My solution is simple. I make my wife the subject of my photography. Documenting your wife and preserving her beauty for eternity is difficult to meet without enthusiasm. Starting with our marriage on Easter Island , I have photographed Jennifer in her wonderfully versatile Maggie Sottero dress all around the world. It’s a project we call, One Dress, One Woman, One World. Sometimes, she is front and center in the foreground, and other times it’s like a game of “Where’s Waldo,” with her figure appearing as a white spec engulfed in expansive landscape. Either way, it adds freshness to my photographs that didn’t exist before.
As we travel, so does the dress. It goes almost everywhere with us. It’s become a lively game between us to think up new and inventive shots.

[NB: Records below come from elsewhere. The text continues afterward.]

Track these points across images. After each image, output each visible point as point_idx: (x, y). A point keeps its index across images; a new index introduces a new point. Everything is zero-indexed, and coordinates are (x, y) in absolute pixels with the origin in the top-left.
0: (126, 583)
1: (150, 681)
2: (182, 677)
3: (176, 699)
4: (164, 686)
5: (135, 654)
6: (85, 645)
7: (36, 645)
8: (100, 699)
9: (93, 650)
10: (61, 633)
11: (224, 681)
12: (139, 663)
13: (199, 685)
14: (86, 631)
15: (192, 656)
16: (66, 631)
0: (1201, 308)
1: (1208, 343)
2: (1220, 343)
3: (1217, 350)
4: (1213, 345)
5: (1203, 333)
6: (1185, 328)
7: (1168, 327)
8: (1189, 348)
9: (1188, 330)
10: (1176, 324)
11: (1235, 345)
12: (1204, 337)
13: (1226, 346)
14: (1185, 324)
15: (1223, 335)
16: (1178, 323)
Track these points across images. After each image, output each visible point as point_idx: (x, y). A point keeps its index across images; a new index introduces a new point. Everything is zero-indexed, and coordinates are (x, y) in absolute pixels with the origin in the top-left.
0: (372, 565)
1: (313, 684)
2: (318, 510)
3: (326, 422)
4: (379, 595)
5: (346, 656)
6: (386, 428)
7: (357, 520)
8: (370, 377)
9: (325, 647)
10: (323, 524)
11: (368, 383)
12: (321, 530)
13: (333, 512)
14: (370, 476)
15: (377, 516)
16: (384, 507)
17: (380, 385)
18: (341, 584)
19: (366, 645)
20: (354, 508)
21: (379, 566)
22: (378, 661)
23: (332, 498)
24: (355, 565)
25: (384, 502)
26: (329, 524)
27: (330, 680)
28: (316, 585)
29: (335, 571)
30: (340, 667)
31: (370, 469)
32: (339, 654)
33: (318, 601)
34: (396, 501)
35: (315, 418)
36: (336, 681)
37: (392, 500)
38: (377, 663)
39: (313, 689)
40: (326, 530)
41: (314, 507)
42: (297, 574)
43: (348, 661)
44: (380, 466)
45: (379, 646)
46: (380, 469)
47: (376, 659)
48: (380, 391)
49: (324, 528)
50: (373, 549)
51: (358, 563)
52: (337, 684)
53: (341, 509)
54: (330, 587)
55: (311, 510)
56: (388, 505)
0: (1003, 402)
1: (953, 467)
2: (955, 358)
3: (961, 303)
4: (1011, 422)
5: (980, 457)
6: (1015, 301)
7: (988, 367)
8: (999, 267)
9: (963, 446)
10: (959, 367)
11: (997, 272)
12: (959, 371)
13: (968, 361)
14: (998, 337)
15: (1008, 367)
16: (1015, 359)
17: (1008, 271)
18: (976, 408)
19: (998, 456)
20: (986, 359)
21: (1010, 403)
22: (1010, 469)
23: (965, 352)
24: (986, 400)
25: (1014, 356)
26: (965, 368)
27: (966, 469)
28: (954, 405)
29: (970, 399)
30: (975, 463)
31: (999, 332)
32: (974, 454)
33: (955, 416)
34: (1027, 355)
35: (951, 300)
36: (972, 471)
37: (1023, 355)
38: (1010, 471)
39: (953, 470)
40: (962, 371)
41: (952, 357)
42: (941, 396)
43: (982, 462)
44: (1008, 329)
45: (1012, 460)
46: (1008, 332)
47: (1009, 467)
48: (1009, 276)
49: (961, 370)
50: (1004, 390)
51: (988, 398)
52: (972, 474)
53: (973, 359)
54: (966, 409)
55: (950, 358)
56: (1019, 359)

Having a creative and fortunately brave wife really helps. Occasionally, during our travels, we will both catch something out of the corner of our eye and quickly roll into wedding dress mode. If it’s a fun in-the-moment shot, we usually go for it with the light we have. Other times, when it’s a more technical shoot, I try to reduce the time she has to spend in the dress, not to mention the hours of waiting. Normally, I scope out a locale, the appropriate light, and composition ahead of time. With proper planning, the time spent putting on the dress, shooting the photographs, and returning to casual attire can be less than 45 minutes. Of course, this is because my wife is highly skilled at slipping in and out of her dress in the most bizarre places without indecent exposure! Sadly, recently after a nine hour drive to San Francisco we waited in the car for two hours for the light to peak. Then we had to endure a drunk partier hurling over the rail while we waited. Not the best way to set a mood for a shot.
While everyone has their limits, we’ve struck a great balance and are both extremely happy with the collection of photographs created so far. What is really important to me is that they are our creation. When I show them off, or she does, it’s about us and not just me. I find it far more rewarding then the photographs I took before. While it makes it easier to justify spending money on additional camera equipment, the more important perk is that our project scores me points with my mother-in-law. Although, she is a little biased toward the close up shots, she is very grateful for any photograph of her daughter.
We plan to continue the project for a few years and already have hit four continents with my wife donning the dress 39 times in a little over a year. Future trips include a trip to the Egyptian pyramids, treks through New Zealand, and the eastern seaboard. That will cover every continent but Antarctica. I haven’t decided yet if I am manipulative enough to convince her to slip on the dress in that harsh of a climate! Time will tell and since she’s a part of it, it will be time that I have.